Friday, September 10, 2010

changing frames

it's been a while. i admit. things have gotten in the way!

i was changing out picture frames today. we are overhauling things in our home, and we couldn't be more excited. out brand new siding got approved finally! so now we have a new roof AND new siding. it will make our house look great. and with the new driveway that is scheduled to go in this spring.....yahoo!

anywho....changing out the frames to put in new pics of our beautiful new baby, i found older pics that had just just been moved to the back of the pile. it made me think of all things i have been before, and made me so very thankful.
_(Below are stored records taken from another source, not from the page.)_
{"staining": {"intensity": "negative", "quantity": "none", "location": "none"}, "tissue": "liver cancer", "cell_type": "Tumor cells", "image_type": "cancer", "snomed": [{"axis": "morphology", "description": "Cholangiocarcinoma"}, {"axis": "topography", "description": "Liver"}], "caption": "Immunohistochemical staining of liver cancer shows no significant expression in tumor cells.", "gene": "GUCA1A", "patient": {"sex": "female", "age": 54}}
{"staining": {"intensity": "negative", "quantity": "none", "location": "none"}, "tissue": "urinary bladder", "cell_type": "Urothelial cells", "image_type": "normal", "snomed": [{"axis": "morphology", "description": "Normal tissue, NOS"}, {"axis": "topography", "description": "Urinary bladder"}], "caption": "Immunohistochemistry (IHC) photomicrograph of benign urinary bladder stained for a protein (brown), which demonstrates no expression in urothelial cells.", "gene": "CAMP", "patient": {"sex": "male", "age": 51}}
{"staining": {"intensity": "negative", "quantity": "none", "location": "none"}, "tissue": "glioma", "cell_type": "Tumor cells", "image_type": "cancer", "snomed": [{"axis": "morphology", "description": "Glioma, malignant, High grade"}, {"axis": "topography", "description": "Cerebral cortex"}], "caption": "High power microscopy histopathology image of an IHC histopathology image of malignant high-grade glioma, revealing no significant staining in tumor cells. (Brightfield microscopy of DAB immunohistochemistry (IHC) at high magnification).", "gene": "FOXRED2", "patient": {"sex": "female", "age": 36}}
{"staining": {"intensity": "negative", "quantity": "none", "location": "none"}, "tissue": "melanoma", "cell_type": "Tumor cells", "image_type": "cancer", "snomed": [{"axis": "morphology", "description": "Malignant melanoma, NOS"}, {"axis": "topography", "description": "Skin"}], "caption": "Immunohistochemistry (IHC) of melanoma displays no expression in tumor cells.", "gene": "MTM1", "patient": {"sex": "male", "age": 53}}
there was a picture of me as a student, getting my college diploma. i have been a college student, having the feverish experience of choosing a university, any one that i wanted, and moving in. having my parents waver in the doorway, not sure whether to stay or go, and hugging them goodbye. the feeling of being alone, in a city i knew nothing about, in a state where i knew noone. learning to trust only myself. spending holidays alone. i got to be an all-american college freshman. with every opportunity at my fingertips.

there was a picture of my husband and i, engaged. the happy smiles and sparkly diamond as we planned for our future. i got to be be the fiance, planning my wedding. to a man whom my parents adored, supported, and loved from the first day.

there was a picture of us at our wedding. the beautiful dress, the incredible flowers. the gorgeous day, surrounded by all of our family and friends. the cake, the food, the photographs. the happy, happy memories. the remembrace of the loved ones who were not with us that day, either because they had passed from age, or simply had gone too soon. i was walked down the aisle by my dad, and i remember the tight grip he help on my fist, and the tiny pats he gave me as we wiped his eyes. i remember the first time i saw my husband cry real tears. i got to be the bride.

i put in a picture of my sweet little girl in that frame. i thought of how lucky i am, to be the mother to two healthy, gorgeous children. a boy and a girl. sweet and perfect as can be. we were able to welcome them into our lives, send birth announcements, enjoy them each and every day. i haven't had to work a traditional job, and have had them by my side for almost 4 years. i've been able to witness thier firsts, the lasts, and the in-betweens. i got to be a mommy.

i've been wondering what else will go in that old, dollar-bin frame. i can't wait to see all the things i will get to be.

i'm a lucky girl, who truly appreciates every opportunity i have been given. and i can't wait to give those opportunities to my children.